Earlier, when the GDP prospects for FYQ1 2019-2020 were released, people, especially economists were taken aback by the slow growth rate of the country’s GDP. The GDP slumped to 5% from 5.8% recorded in the previous year’s. Though anticipations were high for a nominal growth rate, the results were devastating. The underrated GDP numbers prove to be disengaging for the manufacturing, auto, and real estate sectors.
The contribution of the manufacturing sector to the economy was about 16% last year and stooped to a 0.6% decrease. Car sales have hit rock bottom, the highest in 20 years. This means that both, demand in consumption and investment, have been dormant.
Consumption accounts for more than 60% of the economy. A drop in demand for consumption has adversely affected the economy. Everyday essentials from biscuits to clothing has seen a decline in demand. The shrinkage of the agriculture sector has caused a lot of hardship. The agriculture-based economy, which caters to the needs of 70% of the people saw a huge drop in growth to 2% compared to 5% in the previous year. It was also a rough patch for the construction field, as it saw growth fall to 5.7% from 9.6%.
Hear what experts have got to say about the condition of the national economy:
“The RBI is likely to deliver another 40 bps in rate cuts this year. While this will address the cyclical part of the current slowdown, the structural issues could continue to plague the system this year,” said Siddhartha Sanyal, Chief Economist, Bandhan Bank, Kolkata.

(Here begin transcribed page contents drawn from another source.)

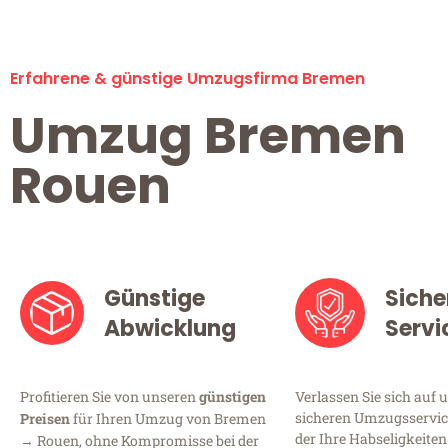
Erfahrene & günstige Umzugsfirma Bremen
Umzug Bremen
Rouen
Günstige
Siche
Abwicklung
Servi
Profitieren Sie von unseren
günstigen
Verlassen Sie sich auf 
sicheren Umzugsservic
Preisen
für Ihren Umzug von Bremen
der Ihre Habseligkeiten
→ Rouen, ohne Kompromisse bei der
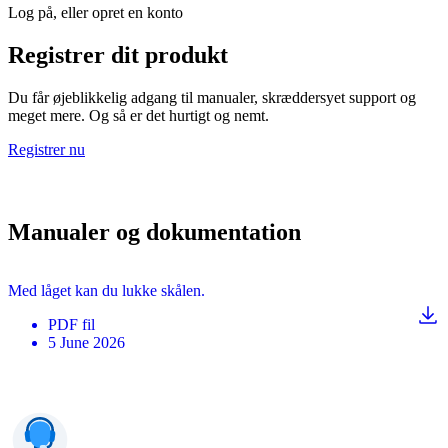
Log på, eller opret en konto
Registrer dit produkt
Du får øjeblikkelig adgang til manualer, skræddersyet support og
meget mere. Og så er det hurtigt og nemt.
Registrer nu
Manualer og dokumentation
Med låget kan du lukke skålen.
PDF
fil
5 June 2026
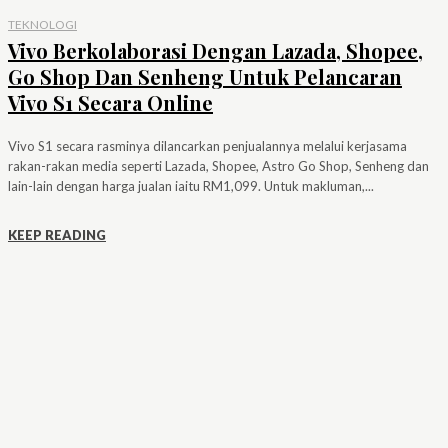
TEKNOLOGI
Vivo Berkolaborasi Dengan Lazada, Shopee,
Go Shop Dan Senheng Untuk Pelancaran
Vivo S1 Secara Online
Vivo S1 secara rasminya dilancarkan penjualannya melalui kerjasama
rakan-rakan media seperti Lazada, Shopee, Astro Go Shop, Senheng dan
lain-lain dengan harga jualan iaitu RM1,099. Untuk makluman,...
KEEP READING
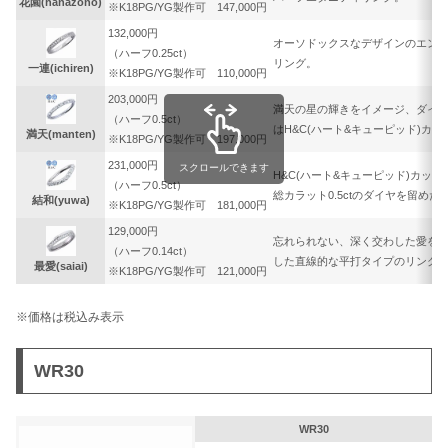
花園(hanazono)
※K18PG/YG製作可 147,000円
132,000円
オーソドックスなデザインのエン
（ハーフ0.25ct）
リング。
一連(ichiren)
※K18PG/YG製作可 110,000円
203,000円
満天の星の輝きをイメージ、ダイ
（ハーフ0.5ct）
はH&C(ハート&キューピッド)カッ
満天(manten)
※K18PG/YG製作可 197,000円
231,000円
スクロールできます
H&C(ハート&キューピッド)カット
（ハーフ0.5ct）
総カラット0.5ctのダイヤを留め
結和(yuwa)
※K18PG/YG製作可 181,000円
129,000円
忘れられない、深く交わした愛を
（ハーフ0.14ct）
した直線的な平打タイプのリング
最愛(saiai)
※K18PG/YG製作可 121,000円
※価格は税込み表示
WR30
WR30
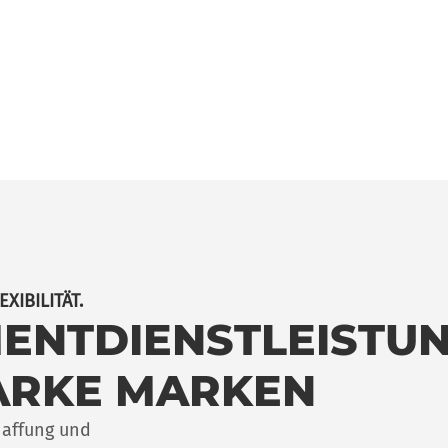
XIBILITÄT.
MENTDIENSTLEISTU
ARKE MARKEN
haffung und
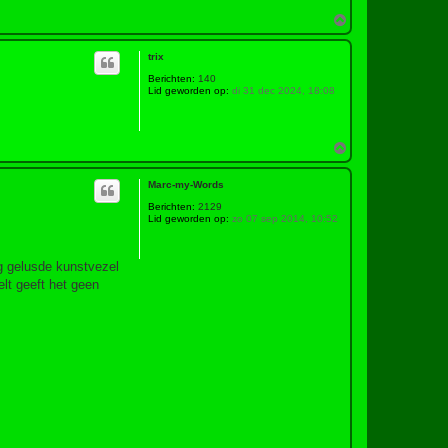
O
m
h
trix
o
o
Berichten:
140
g
Lid geworden op:
di 31 dec 2024, 18:08
O
m
h
Marc-my-Words
o
o
Berichten:
2129
g
Lid geworden op:
zo 07 sep 2014, 10:52
g gelusde kunstvezel
lt geeft het geen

“There definitely is room for a further rate cut. Prior to the data release, we were expecting another 40bp rate cut by the RBI,” said Kunal Kundu, India Economist, Societe Generale, Bangalore.

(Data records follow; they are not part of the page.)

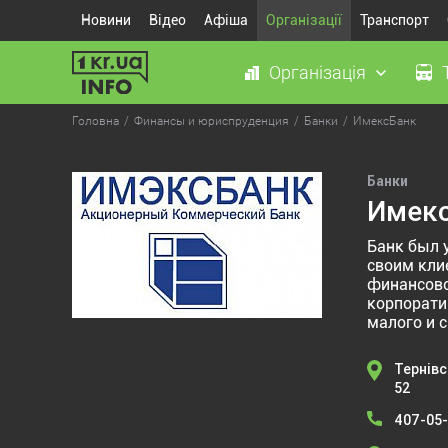
Новини
Відео
Афіша
Організації
Транспорт
Організація
Головна
Финансы и юриспруденция
Банки
ИмексБанк
Банки
Имек
Банк был 
своим кли
финансово
корпорати
малого и с
Тернівс
52
407-05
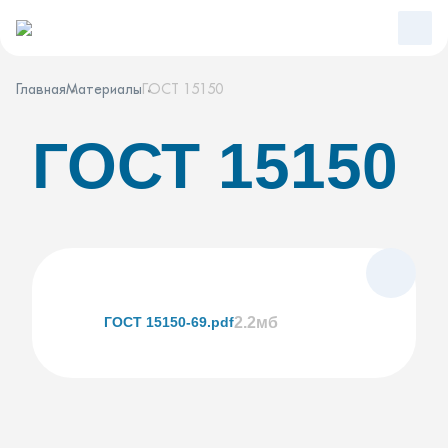
Главная
Материалы
ГОСТ 15150
ГОСТ 15150
ГОСТ 15150-69.pdf
2.2мб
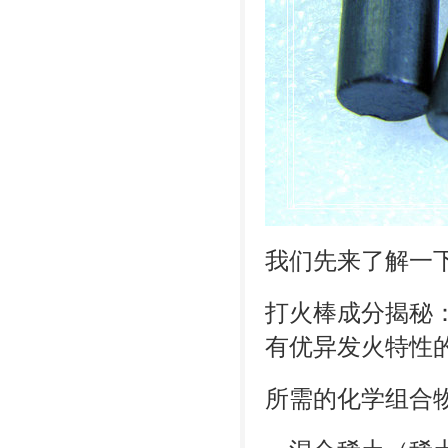
我们先来了解一
打火棒成分揭秘
有优异发火特性
所需的化学组合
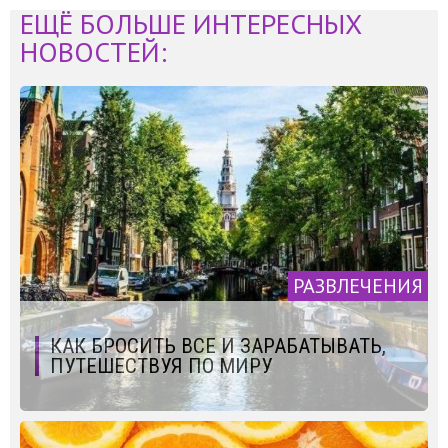
ЕЩЁ БОЛЬШЕ ИНТЕРЕСНЫХ
НОВОСТЕЙ:
РАЗВЛЕЧЕНИЯ
КАК БРОСИТЬ ВСЕ И ЗАРАБАТЫВАТЬ,
ПУТЕШЕСТВУЯ ПО МИРУ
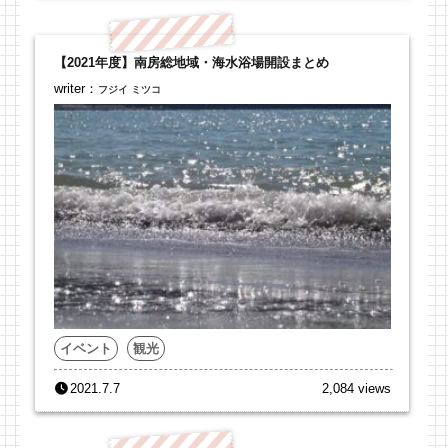
【2021年度】南房総地域・海水浴場開設まとめ
writer：
フジイ ミツコ
イベント
観光
2021.7.7
2,084 views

“We do not see much immediate momentum in the growth picture. Near-term growth dynamics are unlikely to change dramatically,” said Madhavi Arora, Lead Economist, Edelweiss Securities, Mumbai.
“National accounts data is consistent with the picture suggested by leading indicators for Q1, FY20. GDP growth has decelerated to 5 %, the lowest since Q4, FY13. There is an acute slowdown in the manufacturing and agriculture sectors on the back of a slowdown in aggregate demand – both consumption and investment demand,” said Rupa Rege Nitsure, Group Chief Economist L&T Financial Holdings, Mumbai.
The economic future remains uncertain as I feel fruitless economic policies were adopted without monitored consent. A result of this is what the common man faces in the form of unemployment and threat in the consumption pattern.
If efficient economic policies are adopted, with expected outcomes, then the bitterness can be riped back to the economic fruitfulness that we seek.
Now every detail above proves that this ‘economic pandemonium’ won’t deliver a 5$ trillion economy, but will dispel the status and aspiration of becoming “the next big player” of the world’s economy.